Enquanto o Brasil discute se homem pode entrar em banheiros femininos e outras tretas ideológicas que monopolizam o debate público, Estados Unidos, China e outras potências disputam quem vai controlar a inteligência artificial, a computação quântica e a economia do futuro. O alerta é do brasileiro Mat Velloso, ex-vice-presidente do Google e ex-integrante do superlaboratório de IA da Meta. Segundo ele, se o país não mudar de rumo, poderá “voltar para 1500”.
Segundo o executivo, a IA vai acelerar o desenvolvimento de algumas nações em um ritmo jamais visto. “Nos próximos cinco anos haverá países que vão acelerar cem anos. Se o Brasil não acelerar junto, a gente volta para 1500”, afirmou em entrevista à Folha de São Paulo. Para ele, o maior problema é que o debate político brasileiro ainda não compreendeu a dimensão da transformação. “Não senti que os políticos brasileiros estão qualificados para esse debate. Faltam propostas concretas”, criticou.
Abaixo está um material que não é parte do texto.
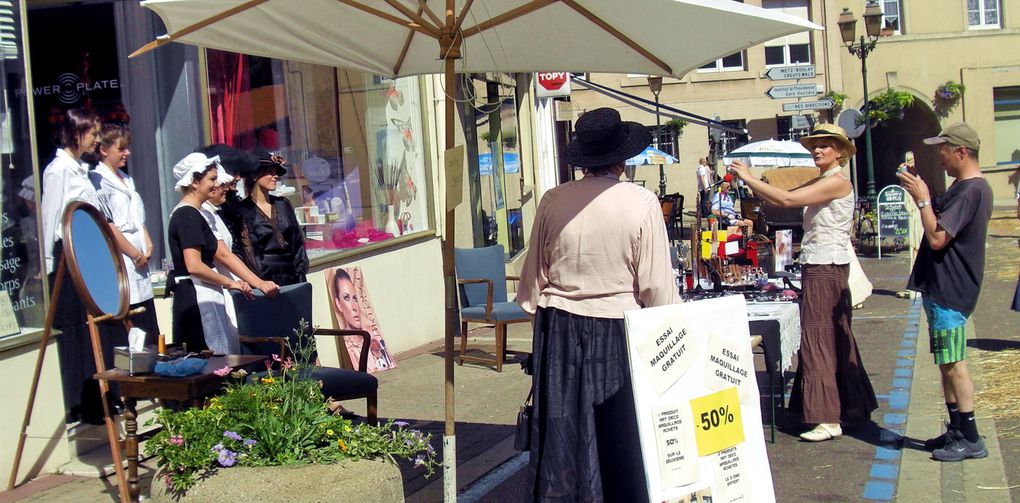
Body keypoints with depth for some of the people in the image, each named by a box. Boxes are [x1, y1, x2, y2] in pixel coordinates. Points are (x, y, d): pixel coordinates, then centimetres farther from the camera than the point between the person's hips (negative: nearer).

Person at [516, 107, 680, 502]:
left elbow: (533, 275, 4)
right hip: (617, 334, -3)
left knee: (562, 433, 13)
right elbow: (657, 285, -10)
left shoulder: (553, 201, -3)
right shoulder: (642, 203, -11)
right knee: (621, 438, 9)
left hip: (559, 332, 3)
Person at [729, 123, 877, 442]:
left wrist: (748, 177, -15)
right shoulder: (821, 182, 17)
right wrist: (750, 182, 0)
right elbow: (781, 200, 12)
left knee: (819, 340, -9)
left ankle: (828, 419, -8)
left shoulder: (837, 181, -12)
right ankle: (851, 404, 26)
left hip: (826, 269, -10)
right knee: (835, 339, 15)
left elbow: (787, 200, -20)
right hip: (818, 267, 10)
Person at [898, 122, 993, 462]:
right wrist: (921, 195, 9)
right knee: (947, 363, 15)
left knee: (953, 363, -7)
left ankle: (970, 439, -1)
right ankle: (957, 431, 23)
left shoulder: (971, 191, -19)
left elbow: (937, 238, -24)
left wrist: (922, 199, -16)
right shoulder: (966, 187, 15)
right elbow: (940, 222, 20)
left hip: (949, 290, -11)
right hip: (942, 287, 11)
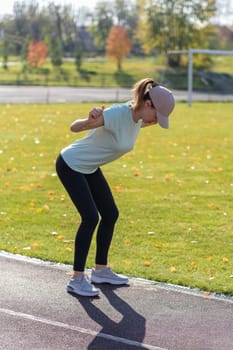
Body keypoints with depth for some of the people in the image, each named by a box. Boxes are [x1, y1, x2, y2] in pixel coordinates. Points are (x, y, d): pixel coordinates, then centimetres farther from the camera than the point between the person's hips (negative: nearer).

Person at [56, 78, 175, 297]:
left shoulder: (139, 118, -5)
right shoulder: (116, 114, -30)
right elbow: (74, 127, -24)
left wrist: (150, 123, 9)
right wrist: (91, 120, -45)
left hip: (90, 168, 9)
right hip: (71, 165, -9)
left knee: (110, 214, 8)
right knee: (90, 217, -17)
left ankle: (100, 270, 23)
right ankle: (77, 279, -10)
Velloso afirma que o verdadeiro combustível da inteligência artificial não são os chips, mas a energia elétrica. “Quem tem energia, tem inteligência artificial. Os países vão trocar energia por inteligência”, disse. Na avaliação dele, a China saiu na frente justamente por investir há décadas em geração de energia, infraestrutura e formação de pesquisadores, enquanto o Brasil continua preso à polarização política. “Tudo vira esquerda contra direita, e a gente não percebe que não vai para frente”, afirmou.
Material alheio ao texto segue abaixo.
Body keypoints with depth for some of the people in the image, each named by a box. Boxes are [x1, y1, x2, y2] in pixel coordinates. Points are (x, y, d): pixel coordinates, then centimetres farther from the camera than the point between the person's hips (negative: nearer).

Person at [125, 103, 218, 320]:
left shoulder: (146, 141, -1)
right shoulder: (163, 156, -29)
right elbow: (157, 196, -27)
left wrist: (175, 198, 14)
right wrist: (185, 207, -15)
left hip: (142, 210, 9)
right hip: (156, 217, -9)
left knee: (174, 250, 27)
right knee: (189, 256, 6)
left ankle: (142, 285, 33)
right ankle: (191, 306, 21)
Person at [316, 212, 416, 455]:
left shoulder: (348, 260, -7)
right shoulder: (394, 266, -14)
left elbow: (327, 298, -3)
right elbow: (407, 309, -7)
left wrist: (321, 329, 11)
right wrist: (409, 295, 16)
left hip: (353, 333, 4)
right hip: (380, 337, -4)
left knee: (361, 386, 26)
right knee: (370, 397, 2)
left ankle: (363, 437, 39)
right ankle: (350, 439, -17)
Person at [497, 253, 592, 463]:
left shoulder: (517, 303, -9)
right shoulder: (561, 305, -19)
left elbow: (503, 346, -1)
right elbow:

Depois de trocar cargos milionários no Google e na Meta para orientar empresas brasileiras, o executivo diz que o país ainda tem uma oportunidade de entrar na nova economia, mas alerta que ela pode ser desperdiçada. Segundo ele, com energia barata o Brasil teria poder para negociar a instalação de data centers, atrair investimentos bilionários, gerar empregos qualificados e manter no país os dados, que classifica como “o novo petróleo”. Sem essa base, afirma, o Brasil ficará apenas assistindo outras nações concentrarem riqueza e tecnologia.
Apesar do tom de alerta, Velloso acredita que a inteligência artificial pode revolucionar áreas como saúde, segurança, educação, finanças e Justiça, resolvendo problemas onde faltam profissionais. Para ele, o maior risco não é a tecnologia em si, mas a incapacidade dos governos de se prepararem para uma transformação que já começou. “A escolha entre usar a IA para resolver grandes problemas ou criar enormes ameaças ainda está nas nossas mãos”, concluiu.